▶ **PROBLEM STATEMENT**
In the records below, begin at the line containing "7: (777, 201)" and end at the line containing "13: (601, 301)"; quote every line in that span exactly, including both boundary lines, and no others.

BEGIN DATA EXTRACTS

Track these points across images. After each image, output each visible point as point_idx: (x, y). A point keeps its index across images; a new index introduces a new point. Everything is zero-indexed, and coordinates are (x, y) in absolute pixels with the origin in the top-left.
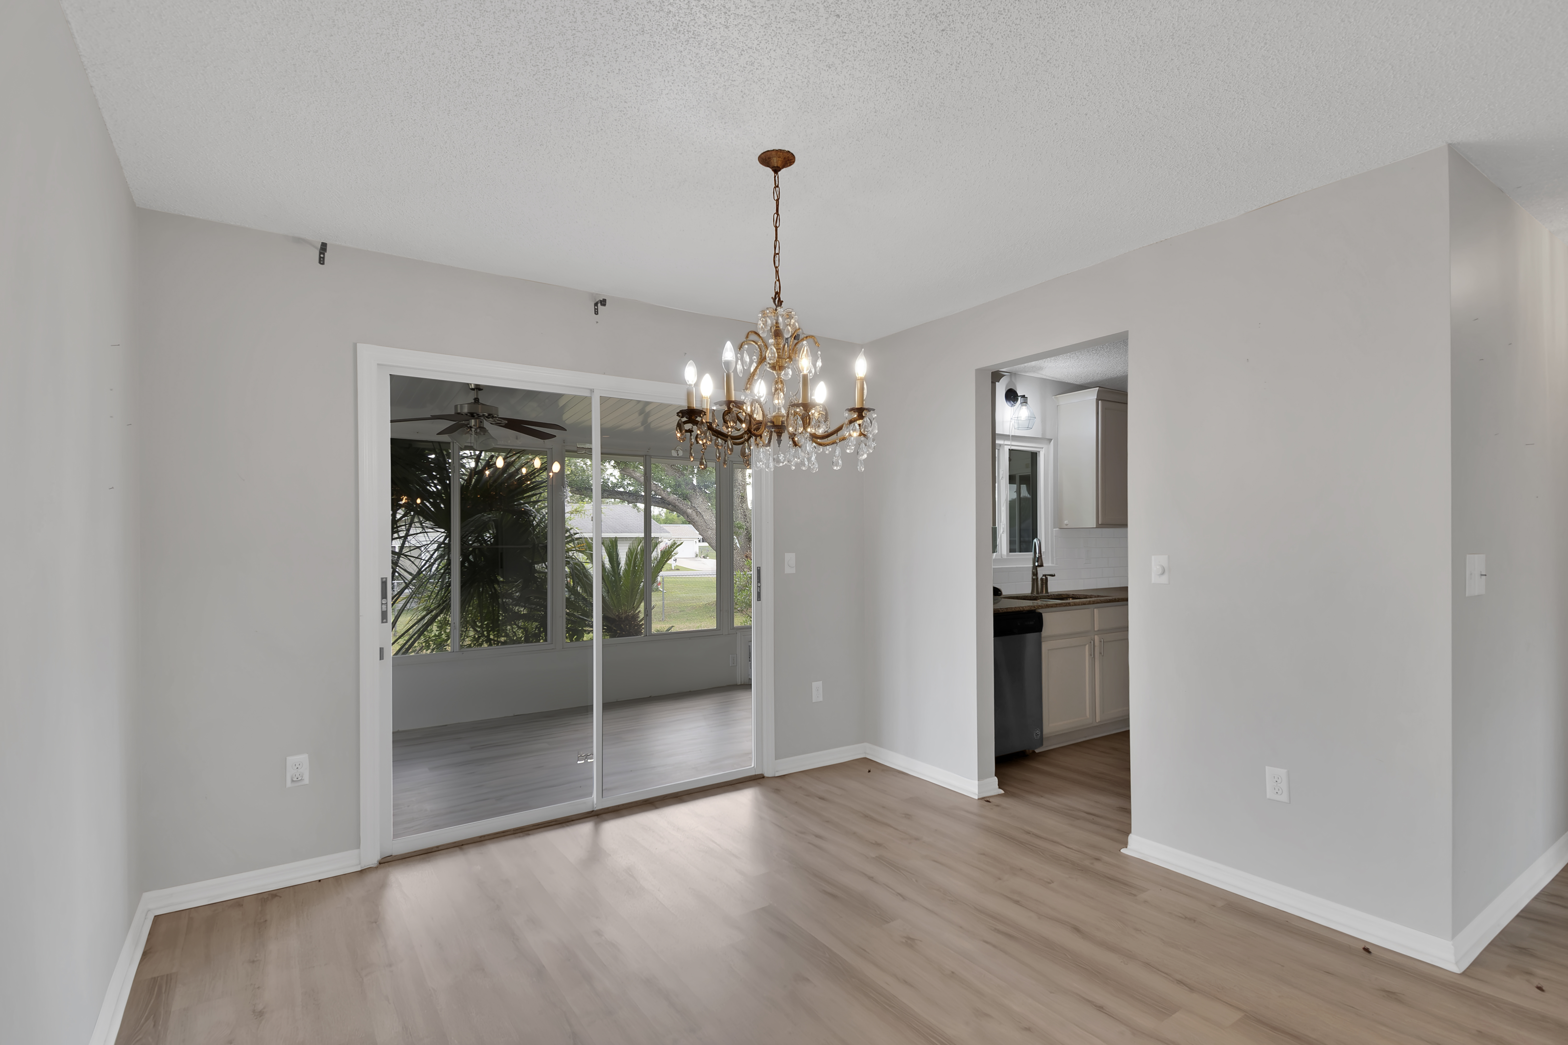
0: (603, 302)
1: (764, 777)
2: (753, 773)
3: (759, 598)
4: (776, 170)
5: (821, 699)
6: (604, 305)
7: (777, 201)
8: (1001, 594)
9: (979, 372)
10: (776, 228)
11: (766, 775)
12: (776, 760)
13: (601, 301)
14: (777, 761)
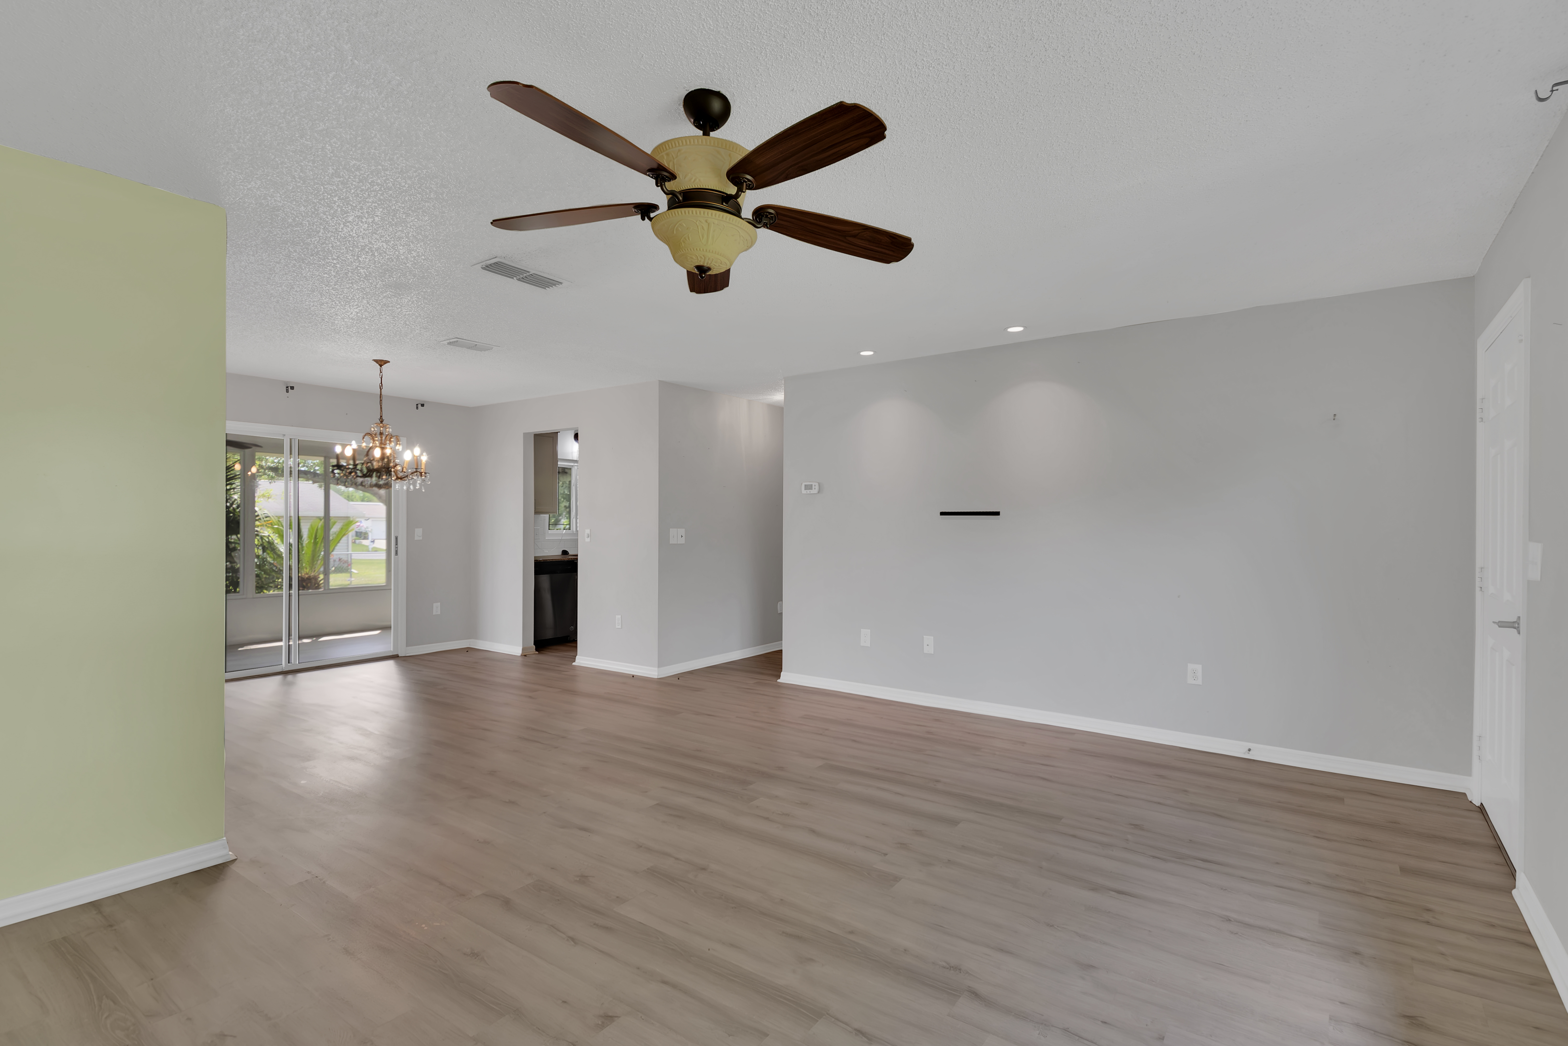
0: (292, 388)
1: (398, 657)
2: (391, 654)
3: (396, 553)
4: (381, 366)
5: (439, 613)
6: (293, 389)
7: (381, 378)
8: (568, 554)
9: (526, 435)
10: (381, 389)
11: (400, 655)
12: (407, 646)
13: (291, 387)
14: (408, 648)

END DATA EXTRACTS
BEGIN DATA EXTRACTS

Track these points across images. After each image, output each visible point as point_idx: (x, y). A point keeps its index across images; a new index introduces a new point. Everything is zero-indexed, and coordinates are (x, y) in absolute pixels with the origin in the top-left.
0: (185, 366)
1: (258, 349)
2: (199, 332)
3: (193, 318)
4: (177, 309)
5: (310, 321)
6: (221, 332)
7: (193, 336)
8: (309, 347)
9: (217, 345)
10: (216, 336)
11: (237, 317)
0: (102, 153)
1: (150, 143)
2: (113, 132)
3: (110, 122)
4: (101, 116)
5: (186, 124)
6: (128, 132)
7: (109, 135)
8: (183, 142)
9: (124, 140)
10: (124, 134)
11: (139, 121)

END DATA EXTRACTS

▶ **EXERCISE ANSWER**
7: (777, 201)
8: (1001, 594)
9: (979, 372)
10: (776, 228)
11: (766, 775)
12: (776, 760)
13: (601, 301)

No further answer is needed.